→ AIM OF THE TASK
Look through the listing below, find every line with the string "linecap", and copy it.

→ TASK INPUTS
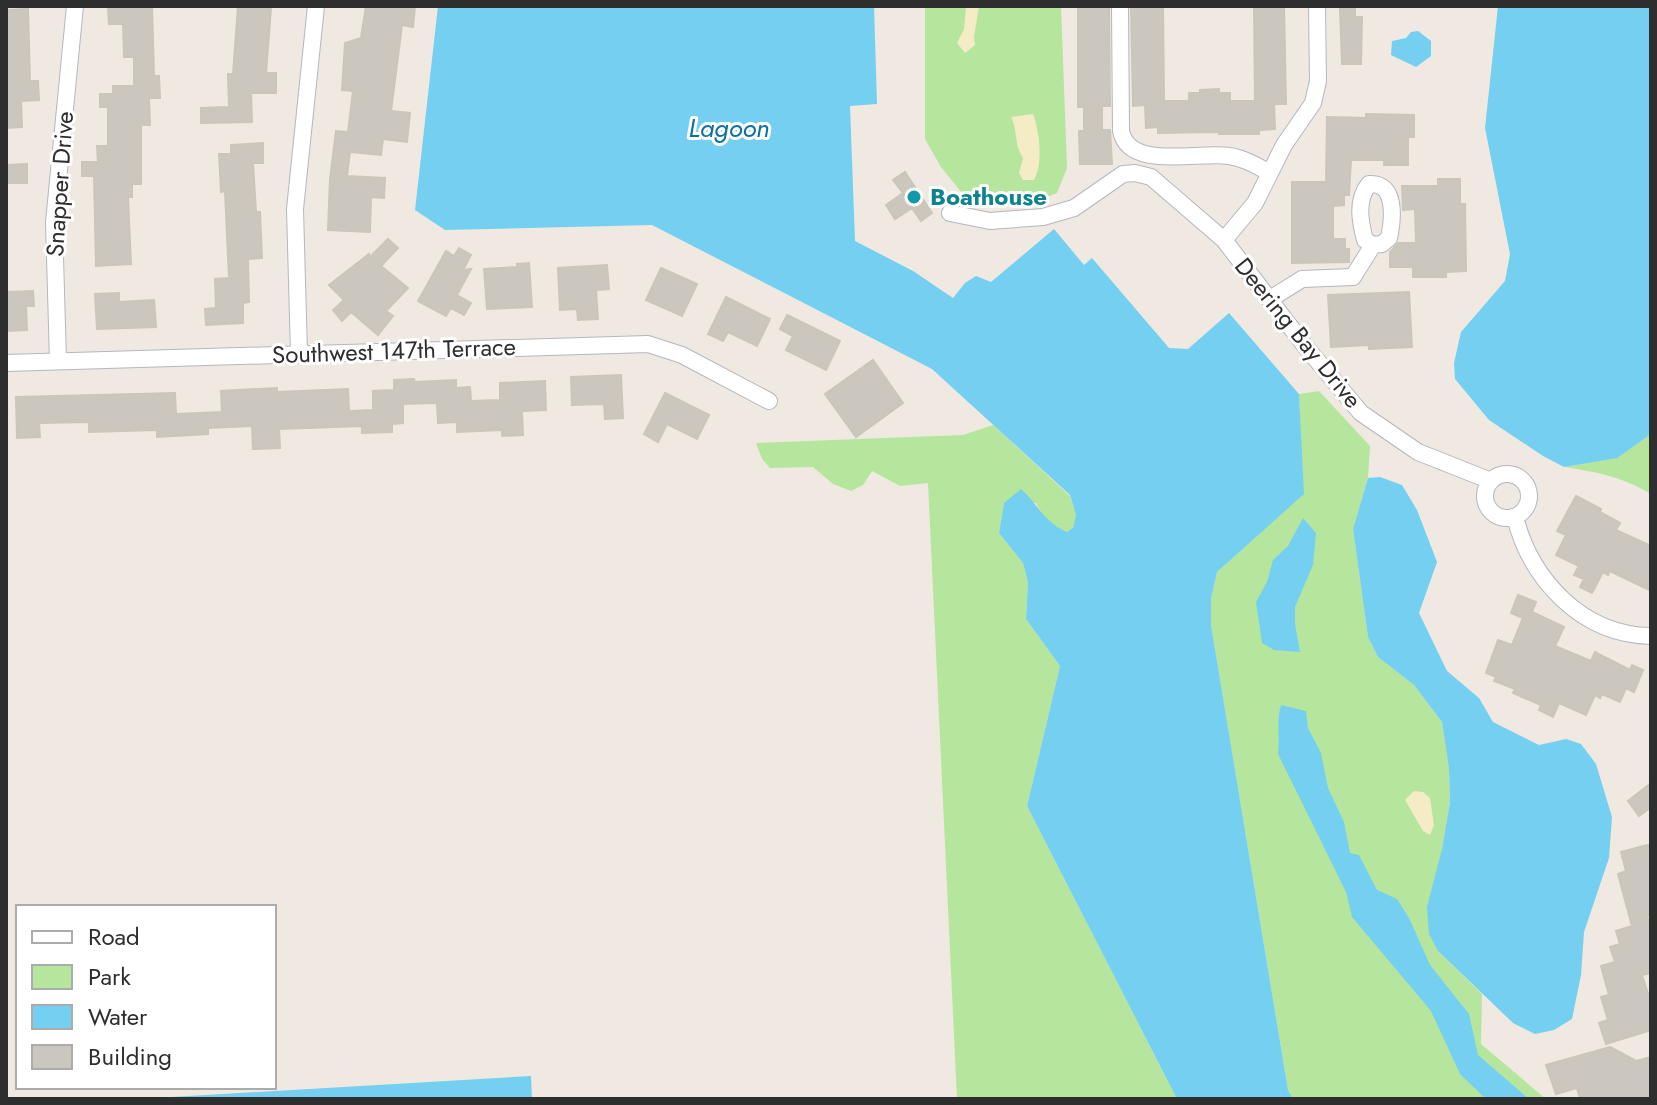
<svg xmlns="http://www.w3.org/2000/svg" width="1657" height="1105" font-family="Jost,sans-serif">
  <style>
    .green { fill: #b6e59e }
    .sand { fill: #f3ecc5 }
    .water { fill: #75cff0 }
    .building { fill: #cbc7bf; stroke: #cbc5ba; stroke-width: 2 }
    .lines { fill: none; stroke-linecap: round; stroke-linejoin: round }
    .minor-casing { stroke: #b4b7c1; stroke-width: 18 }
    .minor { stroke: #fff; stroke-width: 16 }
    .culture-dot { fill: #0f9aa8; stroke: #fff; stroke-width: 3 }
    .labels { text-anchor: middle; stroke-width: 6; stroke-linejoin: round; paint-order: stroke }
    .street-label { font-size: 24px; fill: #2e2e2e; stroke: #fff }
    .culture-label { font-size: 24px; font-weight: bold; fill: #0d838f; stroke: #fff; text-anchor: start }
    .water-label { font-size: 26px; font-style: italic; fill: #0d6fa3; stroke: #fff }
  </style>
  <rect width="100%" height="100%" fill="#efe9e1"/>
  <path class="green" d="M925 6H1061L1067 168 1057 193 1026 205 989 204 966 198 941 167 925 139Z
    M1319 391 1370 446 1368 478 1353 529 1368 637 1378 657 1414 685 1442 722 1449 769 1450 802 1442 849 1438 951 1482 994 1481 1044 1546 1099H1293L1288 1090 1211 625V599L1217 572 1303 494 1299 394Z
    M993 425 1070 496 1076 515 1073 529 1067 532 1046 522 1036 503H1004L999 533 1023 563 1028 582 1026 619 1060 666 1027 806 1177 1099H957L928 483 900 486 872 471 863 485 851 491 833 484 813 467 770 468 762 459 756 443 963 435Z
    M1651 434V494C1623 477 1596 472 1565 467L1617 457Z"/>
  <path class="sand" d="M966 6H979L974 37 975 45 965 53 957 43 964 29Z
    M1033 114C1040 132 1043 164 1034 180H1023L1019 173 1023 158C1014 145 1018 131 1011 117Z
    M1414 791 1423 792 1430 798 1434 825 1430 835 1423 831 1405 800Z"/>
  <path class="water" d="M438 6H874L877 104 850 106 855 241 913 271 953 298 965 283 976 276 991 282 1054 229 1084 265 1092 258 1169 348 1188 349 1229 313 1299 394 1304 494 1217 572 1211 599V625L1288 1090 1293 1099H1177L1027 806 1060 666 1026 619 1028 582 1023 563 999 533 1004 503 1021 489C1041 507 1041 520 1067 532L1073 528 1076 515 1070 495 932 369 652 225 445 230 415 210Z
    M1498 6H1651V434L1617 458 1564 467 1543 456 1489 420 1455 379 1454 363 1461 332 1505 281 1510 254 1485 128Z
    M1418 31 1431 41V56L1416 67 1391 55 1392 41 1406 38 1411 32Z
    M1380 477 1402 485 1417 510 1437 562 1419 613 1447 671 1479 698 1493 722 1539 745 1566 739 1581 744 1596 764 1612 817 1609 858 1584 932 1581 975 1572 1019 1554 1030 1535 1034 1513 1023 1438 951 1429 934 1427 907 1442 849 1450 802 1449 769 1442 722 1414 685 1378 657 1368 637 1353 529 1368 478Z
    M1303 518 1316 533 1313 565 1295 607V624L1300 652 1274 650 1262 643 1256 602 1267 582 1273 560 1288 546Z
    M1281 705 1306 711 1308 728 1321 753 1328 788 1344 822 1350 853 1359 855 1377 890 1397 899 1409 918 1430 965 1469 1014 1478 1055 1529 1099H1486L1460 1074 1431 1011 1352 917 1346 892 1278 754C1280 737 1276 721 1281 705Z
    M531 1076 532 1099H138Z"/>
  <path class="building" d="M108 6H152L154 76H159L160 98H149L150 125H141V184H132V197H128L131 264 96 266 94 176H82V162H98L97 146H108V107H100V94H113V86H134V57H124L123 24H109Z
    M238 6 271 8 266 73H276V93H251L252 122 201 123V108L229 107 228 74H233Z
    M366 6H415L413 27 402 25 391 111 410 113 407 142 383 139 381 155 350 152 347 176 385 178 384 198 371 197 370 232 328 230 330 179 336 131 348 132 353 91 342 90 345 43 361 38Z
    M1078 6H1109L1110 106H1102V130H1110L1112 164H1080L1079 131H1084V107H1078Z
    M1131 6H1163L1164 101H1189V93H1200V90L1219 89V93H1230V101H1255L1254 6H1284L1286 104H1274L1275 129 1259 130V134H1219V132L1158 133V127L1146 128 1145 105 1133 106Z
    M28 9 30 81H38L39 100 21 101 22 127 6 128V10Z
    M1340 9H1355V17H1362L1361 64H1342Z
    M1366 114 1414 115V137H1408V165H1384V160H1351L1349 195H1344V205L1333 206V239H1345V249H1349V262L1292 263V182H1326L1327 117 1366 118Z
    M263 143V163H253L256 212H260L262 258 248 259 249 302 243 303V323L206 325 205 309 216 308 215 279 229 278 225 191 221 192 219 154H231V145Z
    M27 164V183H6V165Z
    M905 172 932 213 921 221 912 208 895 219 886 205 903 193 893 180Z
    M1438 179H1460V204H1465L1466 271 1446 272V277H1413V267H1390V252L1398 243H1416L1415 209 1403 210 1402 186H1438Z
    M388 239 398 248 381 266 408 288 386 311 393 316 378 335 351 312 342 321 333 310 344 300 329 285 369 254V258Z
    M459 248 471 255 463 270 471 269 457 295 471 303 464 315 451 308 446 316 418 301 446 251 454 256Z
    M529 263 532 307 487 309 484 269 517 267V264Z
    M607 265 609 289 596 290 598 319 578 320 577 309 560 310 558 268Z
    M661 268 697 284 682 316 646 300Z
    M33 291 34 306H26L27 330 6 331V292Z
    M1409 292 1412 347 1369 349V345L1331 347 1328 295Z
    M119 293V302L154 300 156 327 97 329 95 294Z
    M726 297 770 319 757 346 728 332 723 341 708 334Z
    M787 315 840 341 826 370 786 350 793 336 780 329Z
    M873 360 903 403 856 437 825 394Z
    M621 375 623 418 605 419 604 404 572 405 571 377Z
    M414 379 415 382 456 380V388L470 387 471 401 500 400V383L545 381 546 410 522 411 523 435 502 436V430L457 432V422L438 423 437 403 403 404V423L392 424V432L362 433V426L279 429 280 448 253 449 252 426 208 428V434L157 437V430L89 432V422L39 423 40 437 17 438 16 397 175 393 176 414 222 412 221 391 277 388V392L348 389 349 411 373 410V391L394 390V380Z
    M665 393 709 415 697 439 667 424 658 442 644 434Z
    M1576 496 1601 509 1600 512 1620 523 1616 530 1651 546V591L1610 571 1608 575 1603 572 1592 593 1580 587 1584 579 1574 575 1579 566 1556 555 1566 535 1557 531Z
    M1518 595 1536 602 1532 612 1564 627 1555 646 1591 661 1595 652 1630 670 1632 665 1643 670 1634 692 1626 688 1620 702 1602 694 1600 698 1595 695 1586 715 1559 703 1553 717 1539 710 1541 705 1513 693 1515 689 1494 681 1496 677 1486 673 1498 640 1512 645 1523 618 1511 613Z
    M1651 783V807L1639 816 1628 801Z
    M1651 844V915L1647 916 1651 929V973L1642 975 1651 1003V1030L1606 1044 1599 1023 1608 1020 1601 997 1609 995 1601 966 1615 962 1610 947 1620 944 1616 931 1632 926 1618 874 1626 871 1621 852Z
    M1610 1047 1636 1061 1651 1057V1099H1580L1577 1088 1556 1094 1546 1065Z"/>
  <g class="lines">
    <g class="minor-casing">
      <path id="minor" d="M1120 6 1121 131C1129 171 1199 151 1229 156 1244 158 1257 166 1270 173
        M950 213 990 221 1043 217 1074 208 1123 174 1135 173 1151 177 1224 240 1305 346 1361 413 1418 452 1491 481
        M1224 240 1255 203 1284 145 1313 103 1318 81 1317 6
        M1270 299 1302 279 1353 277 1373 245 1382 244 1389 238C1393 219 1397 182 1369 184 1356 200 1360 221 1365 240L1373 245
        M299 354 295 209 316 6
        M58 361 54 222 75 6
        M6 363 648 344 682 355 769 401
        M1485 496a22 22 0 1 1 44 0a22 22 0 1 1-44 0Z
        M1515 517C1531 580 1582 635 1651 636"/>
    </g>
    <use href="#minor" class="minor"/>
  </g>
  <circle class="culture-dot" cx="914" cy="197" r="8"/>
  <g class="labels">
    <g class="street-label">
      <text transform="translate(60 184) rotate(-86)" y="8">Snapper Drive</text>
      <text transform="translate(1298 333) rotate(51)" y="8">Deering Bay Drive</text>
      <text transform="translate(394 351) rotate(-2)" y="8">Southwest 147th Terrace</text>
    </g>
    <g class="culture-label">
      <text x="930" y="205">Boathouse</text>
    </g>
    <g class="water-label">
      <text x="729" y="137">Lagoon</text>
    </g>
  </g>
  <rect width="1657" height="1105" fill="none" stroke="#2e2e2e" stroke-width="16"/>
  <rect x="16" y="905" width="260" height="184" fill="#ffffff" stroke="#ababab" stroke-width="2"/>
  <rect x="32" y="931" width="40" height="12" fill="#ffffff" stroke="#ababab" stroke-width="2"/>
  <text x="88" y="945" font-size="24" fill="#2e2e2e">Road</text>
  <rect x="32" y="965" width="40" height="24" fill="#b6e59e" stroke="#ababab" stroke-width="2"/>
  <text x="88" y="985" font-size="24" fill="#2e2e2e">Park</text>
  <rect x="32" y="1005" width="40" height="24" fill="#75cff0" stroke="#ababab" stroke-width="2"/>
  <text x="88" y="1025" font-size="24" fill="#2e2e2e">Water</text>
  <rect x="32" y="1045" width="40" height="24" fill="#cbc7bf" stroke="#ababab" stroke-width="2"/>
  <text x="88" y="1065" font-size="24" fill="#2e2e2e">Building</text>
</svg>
--
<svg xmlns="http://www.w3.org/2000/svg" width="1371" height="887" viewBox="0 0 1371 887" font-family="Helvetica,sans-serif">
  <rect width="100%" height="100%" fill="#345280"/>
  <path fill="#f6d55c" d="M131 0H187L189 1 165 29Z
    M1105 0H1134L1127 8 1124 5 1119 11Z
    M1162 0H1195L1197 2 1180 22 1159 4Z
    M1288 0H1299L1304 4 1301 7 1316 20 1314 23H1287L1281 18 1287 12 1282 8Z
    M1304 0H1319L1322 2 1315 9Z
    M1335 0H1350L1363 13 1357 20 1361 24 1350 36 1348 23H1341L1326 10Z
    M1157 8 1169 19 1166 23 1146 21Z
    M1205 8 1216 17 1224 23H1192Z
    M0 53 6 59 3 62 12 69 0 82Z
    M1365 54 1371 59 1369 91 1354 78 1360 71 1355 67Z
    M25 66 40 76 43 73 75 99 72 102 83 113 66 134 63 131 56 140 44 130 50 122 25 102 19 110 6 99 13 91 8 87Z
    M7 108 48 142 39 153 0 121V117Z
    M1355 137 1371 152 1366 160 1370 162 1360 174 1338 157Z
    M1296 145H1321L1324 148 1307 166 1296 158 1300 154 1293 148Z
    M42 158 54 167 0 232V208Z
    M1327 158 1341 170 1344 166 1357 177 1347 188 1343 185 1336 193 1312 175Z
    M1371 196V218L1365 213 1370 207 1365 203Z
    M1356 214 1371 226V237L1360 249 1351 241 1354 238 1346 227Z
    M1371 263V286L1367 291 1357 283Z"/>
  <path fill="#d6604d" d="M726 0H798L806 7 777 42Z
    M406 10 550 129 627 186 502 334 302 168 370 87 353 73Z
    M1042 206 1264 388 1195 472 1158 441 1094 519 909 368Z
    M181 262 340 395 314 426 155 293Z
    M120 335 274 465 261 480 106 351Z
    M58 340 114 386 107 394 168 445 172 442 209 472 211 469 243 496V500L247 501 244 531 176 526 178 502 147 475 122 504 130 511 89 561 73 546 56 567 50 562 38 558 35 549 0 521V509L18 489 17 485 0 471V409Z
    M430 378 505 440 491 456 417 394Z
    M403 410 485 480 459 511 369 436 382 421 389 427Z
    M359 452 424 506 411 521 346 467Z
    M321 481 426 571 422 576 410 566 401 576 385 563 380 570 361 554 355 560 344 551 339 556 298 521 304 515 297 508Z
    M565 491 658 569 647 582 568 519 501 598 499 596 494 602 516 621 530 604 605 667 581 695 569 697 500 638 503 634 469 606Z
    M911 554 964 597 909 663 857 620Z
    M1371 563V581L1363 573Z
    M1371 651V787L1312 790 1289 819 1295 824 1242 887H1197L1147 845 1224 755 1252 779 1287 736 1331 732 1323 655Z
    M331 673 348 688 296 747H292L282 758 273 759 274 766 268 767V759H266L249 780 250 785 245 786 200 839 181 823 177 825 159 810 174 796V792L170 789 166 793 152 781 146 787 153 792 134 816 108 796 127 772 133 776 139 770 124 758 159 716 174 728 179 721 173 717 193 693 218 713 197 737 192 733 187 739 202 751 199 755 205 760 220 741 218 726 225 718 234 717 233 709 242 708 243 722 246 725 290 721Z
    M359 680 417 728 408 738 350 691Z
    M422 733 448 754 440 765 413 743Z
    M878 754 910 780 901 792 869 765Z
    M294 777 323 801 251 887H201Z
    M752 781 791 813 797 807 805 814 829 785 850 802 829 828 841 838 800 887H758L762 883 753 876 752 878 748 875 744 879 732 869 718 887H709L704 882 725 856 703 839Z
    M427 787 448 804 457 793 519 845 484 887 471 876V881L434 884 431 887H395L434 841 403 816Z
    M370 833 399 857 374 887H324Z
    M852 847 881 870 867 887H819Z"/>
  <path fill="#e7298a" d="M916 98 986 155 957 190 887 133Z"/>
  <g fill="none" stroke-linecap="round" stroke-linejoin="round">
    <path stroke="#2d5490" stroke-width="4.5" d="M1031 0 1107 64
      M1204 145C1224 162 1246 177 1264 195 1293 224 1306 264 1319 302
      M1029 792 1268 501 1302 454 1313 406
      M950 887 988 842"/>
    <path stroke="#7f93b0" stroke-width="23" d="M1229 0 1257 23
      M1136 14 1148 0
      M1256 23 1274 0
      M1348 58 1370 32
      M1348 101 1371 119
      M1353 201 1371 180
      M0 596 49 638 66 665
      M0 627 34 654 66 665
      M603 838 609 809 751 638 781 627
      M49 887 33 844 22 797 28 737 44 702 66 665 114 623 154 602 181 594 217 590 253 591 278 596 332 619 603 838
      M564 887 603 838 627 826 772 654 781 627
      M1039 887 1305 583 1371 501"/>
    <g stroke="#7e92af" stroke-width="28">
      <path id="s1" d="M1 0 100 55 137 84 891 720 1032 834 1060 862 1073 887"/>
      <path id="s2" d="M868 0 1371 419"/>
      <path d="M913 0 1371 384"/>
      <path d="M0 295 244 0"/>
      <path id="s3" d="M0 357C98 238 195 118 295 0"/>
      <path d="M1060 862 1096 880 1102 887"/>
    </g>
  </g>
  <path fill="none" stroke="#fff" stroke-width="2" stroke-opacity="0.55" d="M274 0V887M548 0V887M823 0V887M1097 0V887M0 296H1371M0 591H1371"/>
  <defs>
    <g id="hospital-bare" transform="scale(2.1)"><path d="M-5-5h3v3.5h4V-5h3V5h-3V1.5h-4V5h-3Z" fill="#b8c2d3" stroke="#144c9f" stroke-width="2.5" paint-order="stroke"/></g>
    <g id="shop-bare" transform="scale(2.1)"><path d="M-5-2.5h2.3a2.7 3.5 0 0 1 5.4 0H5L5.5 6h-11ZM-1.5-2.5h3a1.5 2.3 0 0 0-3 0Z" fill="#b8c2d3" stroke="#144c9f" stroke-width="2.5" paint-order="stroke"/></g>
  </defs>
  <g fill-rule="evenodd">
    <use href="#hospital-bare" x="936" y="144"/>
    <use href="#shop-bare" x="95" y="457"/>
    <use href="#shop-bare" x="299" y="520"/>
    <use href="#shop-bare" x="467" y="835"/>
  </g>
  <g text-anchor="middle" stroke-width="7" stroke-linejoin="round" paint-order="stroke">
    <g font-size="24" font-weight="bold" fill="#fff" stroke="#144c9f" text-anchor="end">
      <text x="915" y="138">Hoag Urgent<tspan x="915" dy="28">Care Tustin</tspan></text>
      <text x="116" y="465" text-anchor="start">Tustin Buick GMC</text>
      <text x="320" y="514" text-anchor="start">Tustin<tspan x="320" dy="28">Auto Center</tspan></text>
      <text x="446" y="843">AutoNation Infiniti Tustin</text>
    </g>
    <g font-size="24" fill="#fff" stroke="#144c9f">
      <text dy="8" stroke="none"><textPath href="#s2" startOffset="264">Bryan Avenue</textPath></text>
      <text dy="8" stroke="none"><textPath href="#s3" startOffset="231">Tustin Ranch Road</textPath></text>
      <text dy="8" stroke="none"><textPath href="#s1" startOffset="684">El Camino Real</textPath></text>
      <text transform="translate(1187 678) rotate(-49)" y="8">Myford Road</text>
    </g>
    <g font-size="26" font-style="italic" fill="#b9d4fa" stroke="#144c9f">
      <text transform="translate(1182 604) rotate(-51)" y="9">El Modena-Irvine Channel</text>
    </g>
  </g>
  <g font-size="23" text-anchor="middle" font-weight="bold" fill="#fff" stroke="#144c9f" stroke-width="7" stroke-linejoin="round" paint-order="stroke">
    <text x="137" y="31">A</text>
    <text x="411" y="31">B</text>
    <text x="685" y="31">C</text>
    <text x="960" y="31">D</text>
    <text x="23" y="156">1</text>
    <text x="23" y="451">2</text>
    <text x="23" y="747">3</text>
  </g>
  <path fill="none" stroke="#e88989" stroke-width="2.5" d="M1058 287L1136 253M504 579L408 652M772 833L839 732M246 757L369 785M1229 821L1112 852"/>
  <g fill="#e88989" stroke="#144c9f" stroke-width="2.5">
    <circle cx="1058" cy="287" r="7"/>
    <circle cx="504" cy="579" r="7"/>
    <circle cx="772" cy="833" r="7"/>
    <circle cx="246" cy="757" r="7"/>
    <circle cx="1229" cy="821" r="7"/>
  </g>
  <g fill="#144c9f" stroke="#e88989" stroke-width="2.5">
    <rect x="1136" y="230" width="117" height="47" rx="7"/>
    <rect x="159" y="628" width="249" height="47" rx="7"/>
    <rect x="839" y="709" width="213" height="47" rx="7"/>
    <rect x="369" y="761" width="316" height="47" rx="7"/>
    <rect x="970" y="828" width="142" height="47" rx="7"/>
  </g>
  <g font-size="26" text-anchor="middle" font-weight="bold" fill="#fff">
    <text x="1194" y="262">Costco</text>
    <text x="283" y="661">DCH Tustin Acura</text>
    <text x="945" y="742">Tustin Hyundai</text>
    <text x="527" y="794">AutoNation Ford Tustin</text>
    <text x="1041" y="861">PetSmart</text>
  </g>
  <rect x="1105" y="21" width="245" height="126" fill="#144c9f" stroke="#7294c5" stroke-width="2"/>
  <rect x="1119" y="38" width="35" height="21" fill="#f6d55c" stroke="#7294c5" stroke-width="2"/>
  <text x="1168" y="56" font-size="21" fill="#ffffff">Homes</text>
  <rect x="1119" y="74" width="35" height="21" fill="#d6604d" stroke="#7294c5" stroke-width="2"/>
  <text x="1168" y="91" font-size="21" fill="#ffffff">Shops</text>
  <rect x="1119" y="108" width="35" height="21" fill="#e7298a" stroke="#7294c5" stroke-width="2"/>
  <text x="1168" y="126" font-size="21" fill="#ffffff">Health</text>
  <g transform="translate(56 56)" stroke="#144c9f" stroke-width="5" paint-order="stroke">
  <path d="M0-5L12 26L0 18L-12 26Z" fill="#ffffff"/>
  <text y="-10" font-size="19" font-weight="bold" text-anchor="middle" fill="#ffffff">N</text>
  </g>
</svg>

→ REPLY TO THE EXERCISE
    .lines { fill: none; stroke-linecap: round; stroke-linejoin: round }
  <g fill="none" stroke-linecap="round" stroke-linejoin="round">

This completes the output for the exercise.